Text
========

PRAYERS, by Mr. Corbett.
Domini præsentes fuerunt:
Comes Manchester, Speaker.
L. Viscount Say & Seale.
Ds. La Warr.
Flay to be instituted to St. Mary's, near Winton.
Ordered, That Doctor Aylett give Institution and Induction to Walter Flay, to the Church of St. Marye's Colledge, near Winton; being presented thereunto by the Warden and Fellows of the College of Winton: And this to be with a salvo Jure cujuscunque.
Dr. Rowe's Pet. about his Sequestration.
Upon reading the Petition of Doctor Cheney Rowe; complaining, "That he hath been sequestered, being not sequestrable:"
It is Ordered, That the Business be referred to the Committee of Lords and Commons for Sequestrations.
The City will stand by the Parliament.
The Earl of Manchester reported, "That the Committee of Lords and Commons were Yesterday with the Common Council of London; and acquainted them with the Heads they had in Charge from the Parliament, which they received with very great Acknowledgement of the Favour of the Houses: And they unanimously declared, that they would live and die with the Parliament, according to the Covenant."
Halton quieted in the Living of Action.
Upon reading the Petition of James Halton; complaining, "That, upon the Presentation of Thomas Earl of Arundell deceased, he was by this House instituted and inducted into the Church of Ayketon, in Com. Cumber.; but the Possession was forcibly gained and detained from him, by one Mr. Sharpeles, who pretended Right thereto by another Interest:"
It is Ordered, That the Petitioner shall be quieted in the said Living, until he be evicted by due Course of Law.
Eltonhead and Cockayne.
Upon reading the Petition of William Cockayne:
It is Ordered, That Mr. Eltonhead shall have a Copy of this Petition; and both Sides to be heard, by Counsel, on Tuesday come Sevennight.
Ash versus Trigg.
Ordered, That the Errors between Ash and Trigg shall be heard, at this Bar, by Counsel, on Wednesday come Sevennight.
Upon reading the Petition of Joseph Batailey, Merchant:
It is Ordered, That an Ordinance be brought in, for his Naturalization.
E. of Shrewsbury versus Baltimore.
Upon reading the Answer of the Lord Baltimore to the Petition of the Earl of Shrewsbury:
It is Ordered, That it is referred to the Common Law, to try the Validity or Not-validity of the Deed in Question; and the Matter of Equity is reserved to this House; and this House thinks it fit and reasonable, that in regard that the Court of Wards is put down, that the Depositions taken in that Court of such Witnesses as are now dead be made Use of at the Trial.
Munster Officers Pet.
Ordered, That the Petition of some Munster Officers be specially recommended to the House of Commons.
Col. Tyndall's, for Arrears.
Ordered, That Lieutenant Colonel Tyndall, being arrested, shall be released, in regard the State owes him many Arrears for his Service; and that the said Lieutenant Colonel shall assign to his Creditors Satisfaction for their Debts, out of his Arrears, to be paid as he receives any Monies.
Edgbrooke & al. versus Trenchard & al.
Ordered, That Mr. Henry Trenchard shall pay the One Hundred Pounds to Edgbrooke and others, ordered by this House, for Costs and Charges, to be paid them by Sir Samuell Luke and Mr. John Trenchard; and if there be Default thereof, upon Affidavit made, this House will give further Directions.

========

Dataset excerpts
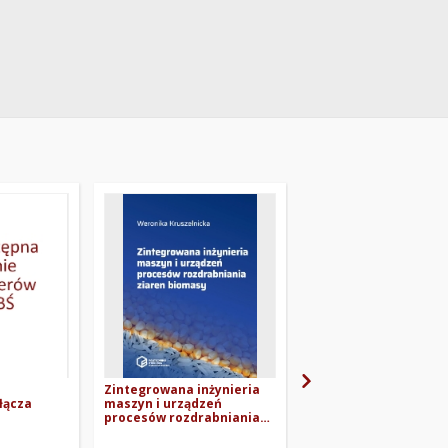
Zintegrowana inżynieria
The dependance of
łącza
maszyn i urządzeń
breakage energy on 
procesów rozdrabniania
grain size for select
próbki
ziaren biomasy
biomaterials
"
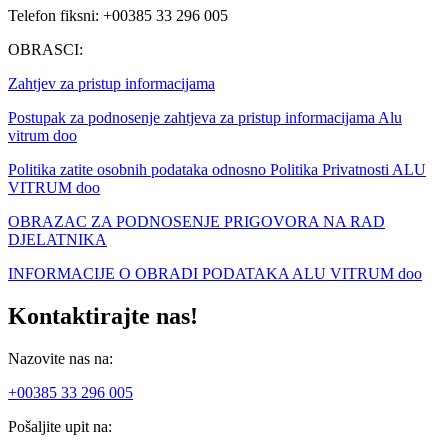
Telefon fiksni: +00385 33 296 005
OBRASCI:
Zahtjev za pristup informacijama
Postupak za podnosenje zahtjeva za pristup informacijama Alu
vitrum doo
Politika zatite osobnih podataka odnosno Politika Privatnosti ALU
VITRUM doo
OBRAZAC ZA PODNOSENJE PRIGOVORA NA RAD
DJELATNIKA
INFORMACIJE O OBRADI PODATAKA ALU VITRUM doo
Kontaktirajte nas!
Nazovite nas na:
+00385 33 296 005
Pošaljite upit na:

========

Work task 1
Edit the text from "Munster Officers Pet." to "Trenchard & al.", putting "Pay" wherever "Arrears" appears.
Work task 2
Reproduce every line of the dataset excerpts listing without change, but leave out the pictures.

Answer section 1
Munster Officers Pet.
Ordered, That the Petition of some Munster Officers be specially recommended to the House of Commons.
Col. Tyndall's, for Pay.
Ordered, That Lieutenant Colonel Tyndall, being arrested, shall be released, in regard the State owes him many Pay for his Service; and that the said Lieutenant Colonel shall assign to his Creditors Satisfaction for their Debts, out of his Pay, to be paid as he receives any Monies.
Edgbrooke & al. versus Trenchard & al.

Answer section 2
Zintegrowana inżynieria
The dependance of
łącza
maszyn i urządzeń
breakage energy on 
procesów rozdrabniania
grain size for select
próbki
ziaren biomasy
biomaterials
"
Telefon fiksni: +00385 33 296 005
OBRASCI:
Zahtjev za pristup informacijama
Postupak za podnosenje zahtjeva za pristup informacijama Alu
vitrum doo
Politika zatite osobnih podataka odnosno Politika Privatnosti ALU
VITRUM doo
OBRAZAC ZA PODNOSENJE PRIGOVORA NA RAD
DJELATNIKA
INFORMACIJE O OBRADI PODATAKA ALU VITRUM doo
Kontaktirajte nas!
Nazovite nas na:
+00385 33 296 005
Pošaljite upit na:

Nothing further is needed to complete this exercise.